So is h going to be 2a=\sqrt{h^{2}+h^{2}}

yields that h=\sqrt{2}a

Now I plug all that into the KE+PE=0 equation, solve for v and then make v larger than what I get on the other side. This way if v is larger it should have enough energy to rotate over a height h, which is the max height of a side corner if the cube is stands on one of it's corners.

 

[Doc Al]

So is h going to be 2a=\sqrt{h^{2}+h^{2}}

I assume you mean: h =\sqrt{a^{2}+a^{2}}

yields that h=\sqrt{2}a

That's the final height of the center of mass. What is the change in height?

Now I plug all that into the KE+PE=0 equation, solve for v and then make v larger than what I get on the other side. This way if v is larger it should have enough energy to rotate over a height h, which is the max height of a side corner if the cube is stands on one of it's corners.

Right! Be sure to use the change in height, not just the height.

 

[gaborfk]

The change in height is

h_{f}-h_{i}=\sqrt{2}a-a=(\sqrt{2}-1)a

Damn, that is going to be messy...

 

[gaborfk]

I am getting

v=\sqrt{-\frac{3(\sqrt{2}-1)Mga}{m}}

Which I think is wrong, since I got a negative under the SQRT.

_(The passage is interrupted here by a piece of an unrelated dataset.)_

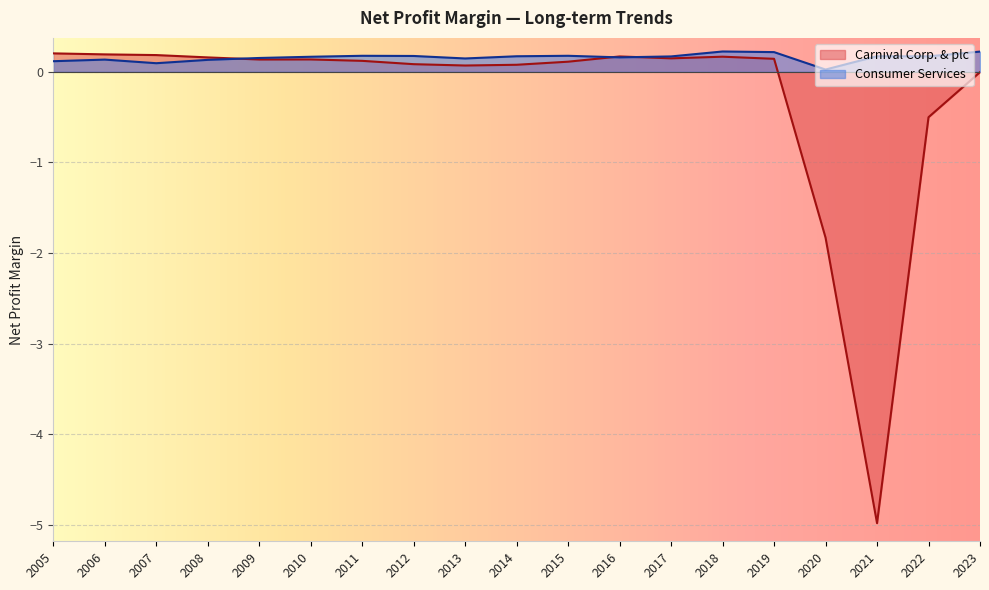

Which series has the largest total across all categories?

Consumer Services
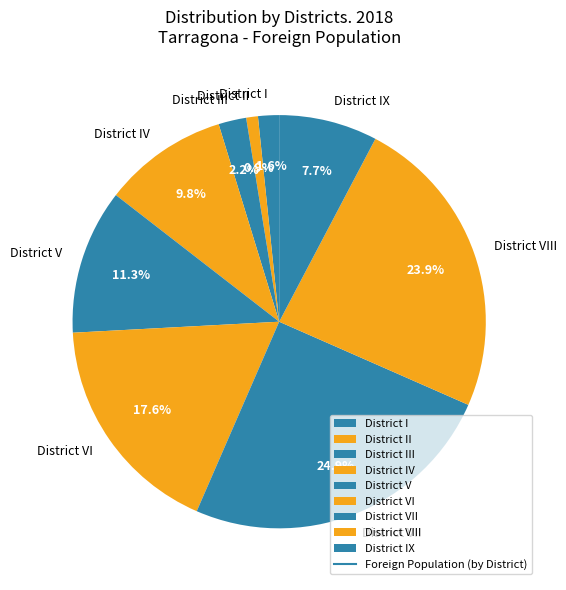

To the nearest percent, what is the difference between the largest and smallest slice percentages?

24%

Are we sure that it is \Delta KE+\Delta PE=0

and not \Delta KE=\Delta PE initial KE transfers to final PE

which is \Delta KE-\Delta PE=0 ?

 

[Doc Al]

I am getting

v=\sqrt{-\frac{3(\sqrt{2}-1)Mga}{m}}

Which I think is wrong, since I got a negative under the SQRT.

Yep, that's not right. (It's pretty close though; check over your work.)

Are we sure that it is \Delta KE+\Delta PE=0

That's just a statement of energy conservation. You are probably mixing up your signs somewhere. As the cube tips up, KE decreases and PE increases.

 

[gaborfk]

I can not see it...

So here it is.

I=\frac{8}{3}Ma^2

\omega=\frac{mv\frac{4a}{3}}{\frac{8}{3}Ma^2}=\frac{1}{2}\frac{mv}{Ma}

\Delta KE=\frac{1}{2}I\omega^2

\Delta PE=Mg(\sqrt{2}-1)a

\Delta KE+\Delta PE=0

\frac{1}{2}(\frac{8}{3}Ma^2)(\frac{1}{2}\frac{mv}{Ma}})^2+(Mg(\sqrt{2}-1)a)=0

(\frac{4}{3}Ma^2)(\frac{m^2v^2}{4M^2a^2})+(Mg(\sqrt{2}-1)a)=0

\frac{m^{2}v^{2}}{3M}+(Mg(\sqrt{2}-1)a)=0

\frac{m^{2}v^{2}}{3M}=-(Mg(\sqrt{2}-1)a)

v^{2}=-\frac{Mg(\sqrt{2}-1)a}{\frac{m^{2}}{3M}}

v=\sqrt{-\frac{3(\sqrt{2}-1)M^{2}ga}{m^{2}}


Is g negative, because it is acting againts to motion? That would fix the negative sign...

 

[Doc Al]

I can not see it...

So here it is.

I=\frac{8}{3}Ma^2

\omega=\frac{mv\frac{4a}{3}}{\frac{8}{3}Ma^2}=\frac{1}{2}\frac{mv}{Ma}

Right.

\Delta KE=\frac{1}{2}I\omega^2

No, \Delta {KE} = - 1/2 I\omega^2. KE decreases so \Delta {KE} is negative.

...

v=\sqrt{-\frac{3(\sqrt{2}-1)M^{2}ga}{m^{2}}

Exactly right... except for that minus sign!

 

[gaborfk]

Thank you very much! You guys, Doc Al and Arildno, always got the answers!

Bye